A hefty and exceedingly rare hare has been making its home near the base of Miller Butte for much of the winter.
On several occasions National Elk Refuge staff have spotted a winter-whitened, white-tailed jackrabbit, which is among the rarest native mammals in Jackson Hole.
“It’s been hunkered near the buildings and some of our equipment,” Elk Refuge spokeswoman Lori Iverson said.
Iverson, who has spotted and photographed the white jack, theorized that it might be hanging tight near the Elk Refuge’s autoshop at the base of Miller Butte’s north face to take shelter from predators, such as coyotes that frequent the nearby flats. The area is off-limits to the general public.
White-tailed jackrabbits rarely frequent the Elk Refuge. There have only been three verified occurrences ever, the last being 56 years ago, in 1963, though there was an unconfirmed sighting scratched into Elk Refuge records in the winter of 1990-91.
“All the confirmed sightings have been in the winter,” Iverson said, “except for 1959, and that was in the summer.”
Diet analyses of coyotes and observations from settlers and biologists suggest that the species was commonplace in Jackson Hole through the first half of the 20th century.
In 20 years of traipsing around Jackson Hole as a nongame biologist for the Wyoming Game and Fish Department before retiring last fall, Susan Patla never stumbled upon a white-tailed jackrabbit, the largest of the valley’s three rabbit and hare species. The others are snowshoe hares, a big-footed inhabitant of conifer forests, and mountain cottontail, which like white-tailed jackrabbits predominantly dwell in sagebrush environments.
“I’ve seen them in Pinedale and Teton Valley,” Patla said, “but I didn’t see any in the direct Jackson Hole area.”
“They’re probably one of those animals that have microhabitat needs that we don’t really understand well,” she said.
A solitary species, white-tailed jackrabbits weigh in at a hefty 6 to 10 pounds, turn white in winter and can typically be found in open prairie-like environments. Their most important food source is sagebrush, according to guidebooks.

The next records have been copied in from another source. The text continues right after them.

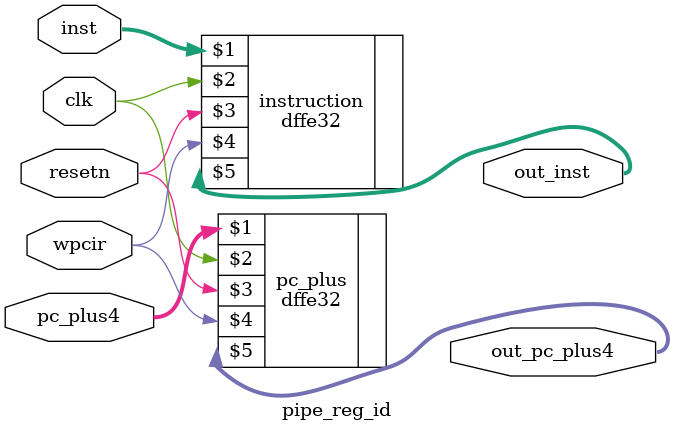
<source format=v>
module pipe_reg_id (pc_plus4,inst,wpcir,clk,resetn,out_pc_plus4,out_inst);
	input [31:0] pc_plus4,inst;
	input wpcir,clk,resetn;
	
	output [31:0] out_pc_plus4,out_inst;
	
	dffe32 pc_plus(pc_plus4,clk,resetn,wpcir,out_pc_plus4);//输出pc信号
	dffe32 instruction(inst,clk,resetn,wpcir,out_inst);//输出ins信号
endmodule
</source>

Although research relating to white-tailed jackrabbits is decidedly slim on the whole, there have been some local examinations. Former Teton Valley resident and conservation biologist Joel Berger took an interest in the animal’s decline around the turn of the century and convened a workshop about the issue. Berger published recommendations that emerged from the gathering of biologists in a 2006 technical report, “Where have all the rabbits gone?”
The paper postulates that Jackson Hole’s jackrabbits might have been a satellite population connected to more robust populations in the Gros Ventre and Green River drainages that eventually were extirpated. Severe winters, disease, predation, human persecution, habitat change, competition for food with ungulates and chance were all possible — though impossible to test after the fact — causes of the disappearance. Infrequent observations in modern times hint that natural recolonization would be “unlikely to occur,” wrote Berger, who alluded to the possibility of reintroducing the lagomorphs to Grand Teton National Park.
In a 2004 News&Guide “Guest Shot,” Berger implored wildlife managers and scientists to get a grip on why white-tailed jackrabbits seem to have gone missing.
“Should we fail to cast our net widely, lack foresight that involves thinking beyond rabbits or grouse or pronghorn as individual species, and conduct business as usual instead of treating the well being of the sage-grass ecosystem in Jackson Hole in its entirety, we can be assured of one thing,” Berger wrote. “Our future will still include a park, its land and their inhabitants. But a new generation of visitors will inherit a system that is no longer as rich, as vibrant or dynamic as the one we see today.”